Well I went ahead and changed the PV, put the new blue gaskets(dry) and checked my jets. I'm running 72s up front. So I guess then I should be ok and be able to crank it over tomorrow morning. As for the PV it has, I'm assuming it's a 6.5. Looking at it "straight up" it shows the letter H and below it 9, and on the right side of it it has a 6 and a 5 below. As for the new PV, it has C and a 4 below it and on the right side of it, it has a 6 and a 5 below it.
How can you tell if the PV is gone? Or is it in the performance? Thanks guys for all the help and please keep all the info coming!

Slowpoke70
Sep 17th, 04, 3:04 AM
Ooops, I smeared the Metering Block gasket on mine.....should I take it apart again?

LXS
Sep 17th, 04, 3:32 AM
What did you smear it with?

Slowpoke70
Sep 17th, 04, 4:42 PM
Chapstick. non-flavored regular stuff.

Fried_Guy
Sep 17th, 04, 4:57 PM
Chapstick and vasoline are petrolium based products. They should dissolve in gasoline and burn up with your A/F mixture. If you used them on your metering block gasket and everything is working fine then leave it alone... it either disolved already or there wasn't enough to clog any passages. If you feel that there was too much used or it's acting funny and you think you clogged something then by all means take off that metering block, clean it well, and reassemble.

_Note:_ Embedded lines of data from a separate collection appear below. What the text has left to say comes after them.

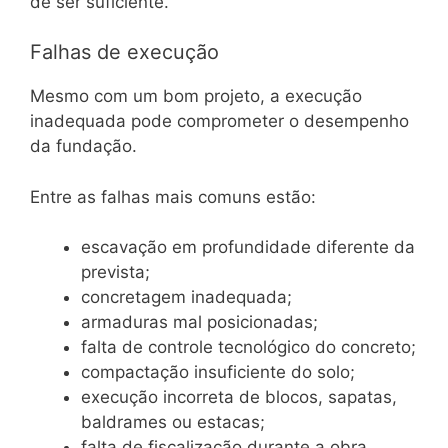
de ser suficiente.
Falhas de execução
Mesmo com um bom projeto, a execução
inadequada pode comprometer o desempenho
da fundação.
Entre as falhas mais comuns estão:
escavação em profundidade diferente da
prevista;
concretagem inadequada;
armaduras mal posicionadas;
falta de controle tecnológico do concreto;
compactação insuficiente do solo;
execução incorreta de blocos, sapatas,
baldrames ou estacas;
falta de fiscalização durante a obra.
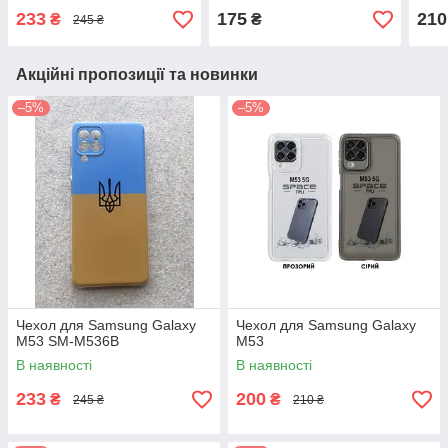
233
175
210
₴
₴
245 ₴
Акційні пропозиції та новинки
–5%
–5%
Чехол для Samsung Galaxy
Чехол для Samsung Galaxy
M53 SM-M536B
M53
В наявності
В наявності
233
200
₴
₴
245 ₴
210 ₴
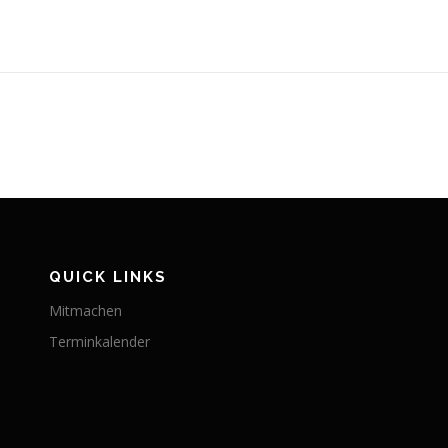
QUICK LINKS
Mitmachen
Terminkalender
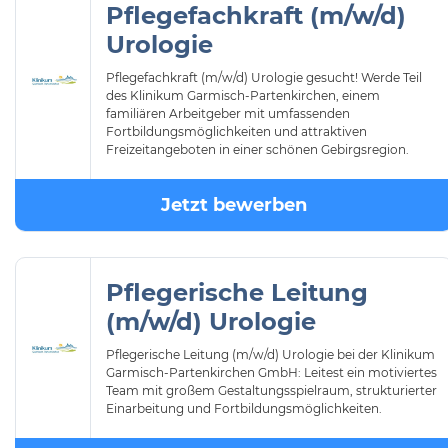
Pflegefachkraft (m/w/d)
Urologie
Pflegefachkraft (m/w/d) Urologie gesucht! Werde Teil
des Klinikum Garmisch-Partenkirchen, einem
familiären Arbeitgeber mit umfassenden
Fortbildungsmöglichkeiten und attraktiven
Freizeitangeboten in einer schönen Gebirgsregion.
Jetzt bewerben
Pflegerische Leitung
(m/w/d) Urologie
Pflegerische Leitung (m/w/d) Urologie bei der Klinikum
Garmisch-Partenkirchen GmbH: Leitest ein motiviertes
Team mit großem Gestaltungsspielraum, strukturierter
Einarbeitung und Fortbildungsmöglichkeiten.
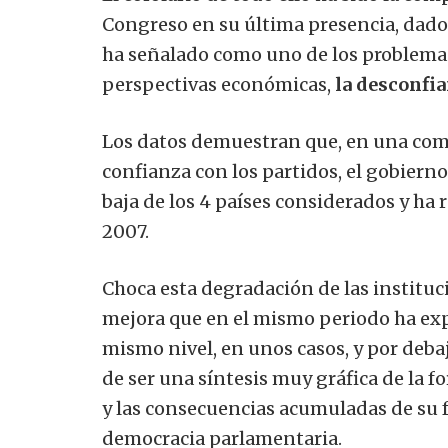
Congreso en su última presencia, dado
ha señalado como uno de los problemas
perspectivas económicas,
la desconfia
Los datos demuestran que, en una compa
confianza con los partidos, el gobiern
baja de los 4 países considerados y ha
2007.
Choca esta degradación de las instituc
mejora que en el mismo periodo ha exp
mismo nivel, en unos casos, y por debaj
de ser una síntesis muy gráfica de la
y las consecuencias acumuladas de su 
democracia parlamentaria.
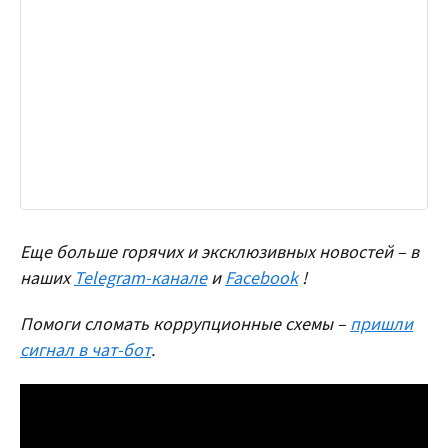
Еще больше горячих и эксклюзивных новостей – в
наших
Telegram-канале
и
Facebook
!
Помоги сломать коррупционные схемы –
пришли
сигнал в чат-бот
.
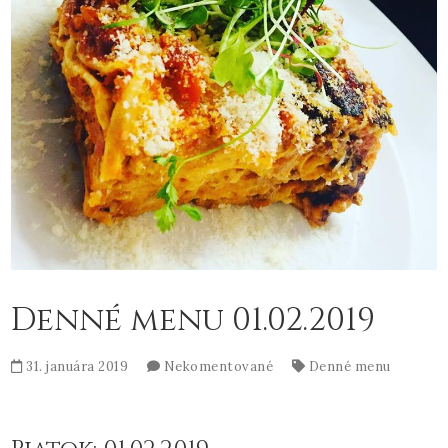
Denné menu 01.02.2019
31. januára 2019
Nekomentované
Denné menu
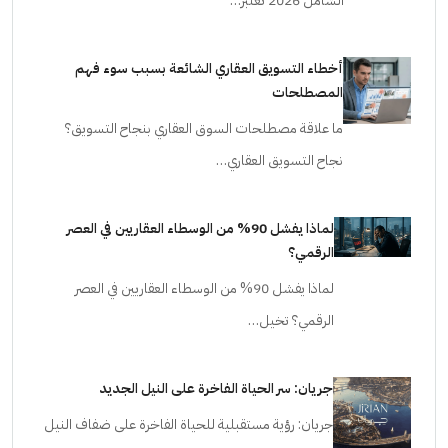
الشامل 2026 تعتبر…
أخطاء التسويق العقاري الشائعة بسبب سوء فهم
المصطلحات
ما علاقة مصطلحات السوق العقاري بنجاح التسويق؟
نجاح التسويق العقاري…
لماذا يفشل 90% من الوسطاء العقاريين في العصر
الرقمي؟
لماذا يفشل 90% من الوسطاء العقاريين في العصر
الرقمي؟ تخيل…
جريان: سر الحياة الفاخرة على النيل الجديد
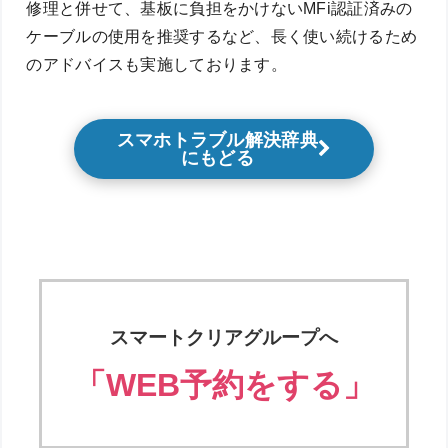
修理と併せて、基板に負担をかけないMFi認証済みの
ケーブルの使用を推奨するなど、長く使い続けるため
のアドバイスも実施しております。
スマホトラブル解決辞典
にもどる
スマートクリアグループへ
「WEB予約をする」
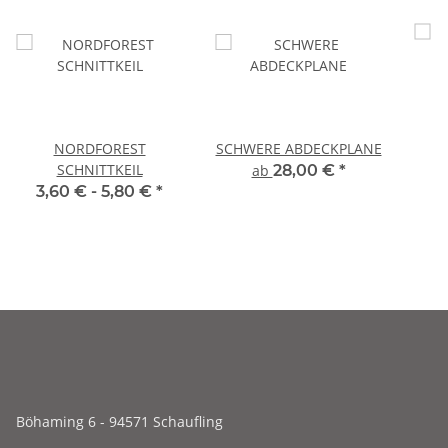
NORDFOREST
SCHWERE ABDECKPLANE
SCHNITTKEIL
ab
28,00 €
*
3,60 € -
5,80 €
*
Böhaming 6 - 94571 Schaufling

LXS: Where in L.A. are you?

LXS
Sep 17th, 04, 5:21 PM
I'm in Boyle Heights/East L.A. Fried_Guy

LXS
Sep 17th, 04, 7:09 PM
Well I took her out for a spin right now. Feels pretty good. I checked my timing and I had "eye balled" it at 15*. I went ahead and advanced it to 18* and she didn't seem like she liked it. So I put it back to 15* and feels a lot better. I messed with the air/fuel needles and ended up leaving them at one full turn out. I raised the idle to 1000rpms in park, she seemed to rev up quite nice there without any bog. I drove her around and she seemed like she was picking up pretty good.....but it's kinda hard to really tell since most of the driving was up hill. I had only 1 bog so I'm not sure what to look for next. What do you guys think?

LXS
Sep 17th, 04, 8:24 PM
One more thing...after installing the new PV, should I have seen a change while adjusting the air/fuel screws? I closed them both slowly(not at the same time) and only noticed the idle raise as it got closer to being completely closed...that's about it.

Also, why does my fuel pressure gauge's needle bounce like crazy? Even when the motor is jumping. It's not liquid filled, so I know it'll be more proun to the motor's movement, but it's really jumping. I've set it before at 7 1/2psi and the needle will stay there, but after driving around it'll be jumping again.